China has launched an antitrust probe against one of the world’s biggest chipmakers, the US firm Qualcomm.
Qualcomm said the probe involved China’s anti-monopoly law, but added that regulators told it the “substance of the investigation is confidential”.
The firm said that it was “not aware or any charge” by the regulators that it had broken the law.
China has increased scrutiny of business practices that lead to higher prices for consumers.
In August, Chinese regulators levied a record fine of 670m yuan ($109m; £71m) on six foreign producers of baby milk formula for price-fixing.
China’s National Development and Reform Commission, the body which is probing Qualcomm, also launched a pricing investigation into the pharmaceutical industry earlier this year.
The investigation against Qualcomm also comes at a time when China is gearing for the launch of 4G Long Term Evolution (LTE) Networks.
The country will start commercial 4G mobile communications services on 18 December.
China Mobile, the country’s biggest mobile operator with over 700 million users, will be the first one to offer the services to its subscribers.

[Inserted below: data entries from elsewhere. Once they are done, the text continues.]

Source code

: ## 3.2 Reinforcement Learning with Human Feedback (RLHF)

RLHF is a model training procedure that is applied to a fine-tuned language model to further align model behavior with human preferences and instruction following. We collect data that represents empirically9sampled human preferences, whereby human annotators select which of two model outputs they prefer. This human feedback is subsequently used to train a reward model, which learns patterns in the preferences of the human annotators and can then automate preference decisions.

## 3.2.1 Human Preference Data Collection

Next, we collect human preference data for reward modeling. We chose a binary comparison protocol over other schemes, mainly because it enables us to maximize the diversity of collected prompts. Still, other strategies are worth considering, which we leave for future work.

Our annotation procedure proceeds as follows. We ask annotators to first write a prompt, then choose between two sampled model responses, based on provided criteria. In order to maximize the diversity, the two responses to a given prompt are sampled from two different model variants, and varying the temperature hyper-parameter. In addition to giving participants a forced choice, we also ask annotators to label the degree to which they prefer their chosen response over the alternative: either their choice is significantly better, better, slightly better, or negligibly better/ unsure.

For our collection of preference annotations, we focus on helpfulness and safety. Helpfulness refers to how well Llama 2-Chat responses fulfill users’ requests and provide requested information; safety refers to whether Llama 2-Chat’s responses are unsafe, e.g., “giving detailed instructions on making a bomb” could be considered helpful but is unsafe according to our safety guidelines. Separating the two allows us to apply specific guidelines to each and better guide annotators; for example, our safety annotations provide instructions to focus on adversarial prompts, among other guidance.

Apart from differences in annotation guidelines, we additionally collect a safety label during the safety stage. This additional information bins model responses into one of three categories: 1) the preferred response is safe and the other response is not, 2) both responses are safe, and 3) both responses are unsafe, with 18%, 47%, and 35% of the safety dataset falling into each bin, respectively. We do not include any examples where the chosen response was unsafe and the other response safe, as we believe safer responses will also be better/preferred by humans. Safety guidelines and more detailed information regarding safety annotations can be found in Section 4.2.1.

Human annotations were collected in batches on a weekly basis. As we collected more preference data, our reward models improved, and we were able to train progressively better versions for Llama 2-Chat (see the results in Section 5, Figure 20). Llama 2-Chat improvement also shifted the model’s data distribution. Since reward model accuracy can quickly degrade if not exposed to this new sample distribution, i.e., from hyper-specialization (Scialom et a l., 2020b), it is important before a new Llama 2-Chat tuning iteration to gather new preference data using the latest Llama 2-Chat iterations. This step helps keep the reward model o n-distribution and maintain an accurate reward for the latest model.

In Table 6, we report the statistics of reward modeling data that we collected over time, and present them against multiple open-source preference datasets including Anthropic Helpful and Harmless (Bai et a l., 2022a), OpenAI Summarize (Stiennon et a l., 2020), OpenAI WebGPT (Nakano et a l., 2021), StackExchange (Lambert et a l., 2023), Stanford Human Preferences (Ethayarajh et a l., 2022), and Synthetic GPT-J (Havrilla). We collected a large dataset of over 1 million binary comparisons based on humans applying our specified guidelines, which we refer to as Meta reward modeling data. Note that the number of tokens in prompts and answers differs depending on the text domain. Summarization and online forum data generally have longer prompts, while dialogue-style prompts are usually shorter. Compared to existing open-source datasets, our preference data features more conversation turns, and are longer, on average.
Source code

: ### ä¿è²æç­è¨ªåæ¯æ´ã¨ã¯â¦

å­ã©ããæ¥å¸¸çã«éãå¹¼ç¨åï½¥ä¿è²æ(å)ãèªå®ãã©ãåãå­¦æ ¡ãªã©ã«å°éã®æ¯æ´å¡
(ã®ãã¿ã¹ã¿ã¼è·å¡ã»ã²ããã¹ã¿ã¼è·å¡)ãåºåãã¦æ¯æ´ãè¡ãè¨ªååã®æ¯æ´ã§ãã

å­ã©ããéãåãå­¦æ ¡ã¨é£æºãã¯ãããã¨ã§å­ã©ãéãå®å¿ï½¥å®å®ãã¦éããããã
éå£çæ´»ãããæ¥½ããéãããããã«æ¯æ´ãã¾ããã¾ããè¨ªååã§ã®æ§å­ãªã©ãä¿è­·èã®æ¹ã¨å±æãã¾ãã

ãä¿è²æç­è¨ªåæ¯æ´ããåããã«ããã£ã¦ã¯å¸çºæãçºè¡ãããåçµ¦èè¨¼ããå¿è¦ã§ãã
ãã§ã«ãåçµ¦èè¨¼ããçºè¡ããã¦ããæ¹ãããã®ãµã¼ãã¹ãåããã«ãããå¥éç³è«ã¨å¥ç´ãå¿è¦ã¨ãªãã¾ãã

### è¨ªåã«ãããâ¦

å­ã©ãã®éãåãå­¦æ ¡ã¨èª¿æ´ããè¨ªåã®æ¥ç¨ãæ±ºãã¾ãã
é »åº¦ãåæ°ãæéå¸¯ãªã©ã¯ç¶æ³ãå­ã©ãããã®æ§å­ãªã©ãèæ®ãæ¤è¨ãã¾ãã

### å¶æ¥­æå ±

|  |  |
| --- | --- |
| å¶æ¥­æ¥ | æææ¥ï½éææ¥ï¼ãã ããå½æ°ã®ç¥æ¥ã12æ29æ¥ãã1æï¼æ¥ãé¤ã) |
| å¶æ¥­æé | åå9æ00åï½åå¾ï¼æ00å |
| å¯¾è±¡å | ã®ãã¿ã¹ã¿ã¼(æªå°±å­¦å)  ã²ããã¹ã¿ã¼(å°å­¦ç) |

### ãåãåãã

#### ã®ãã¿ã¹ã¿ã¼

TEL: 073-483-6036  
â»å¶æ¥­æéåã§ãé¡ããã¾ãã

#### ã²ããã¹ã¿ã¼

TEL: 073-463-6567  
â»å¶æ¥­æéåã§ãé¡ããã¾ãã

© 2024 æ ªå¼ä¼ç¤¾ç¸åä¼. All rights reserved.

That will be followed by China Unicom and China Telecom, the country’s other two major carriers.
The US firm is a key player in the area and some analysts suggested the probe against it may be an attempt to help domestic players in China.
“We suspect this investigation is related to the forthcoming launch of TD-LTE by China Mobile… and the negotiations on chip pricing and license pricing between Qualcomm and Chinese-based handset [manufacturers] that are likely occurring right now,” said Travis McCourt an analyst with Raymond James & Associates.
Cody Acree, an analyst with Williams Financial, added: “You’re getting ready to have this battle over 4G royalties and now you have this antitrust investigation”.
“It may well be that this reform commission is beginning to throw up reasons and excuses for why China doesn’t pay royalties on 4G.”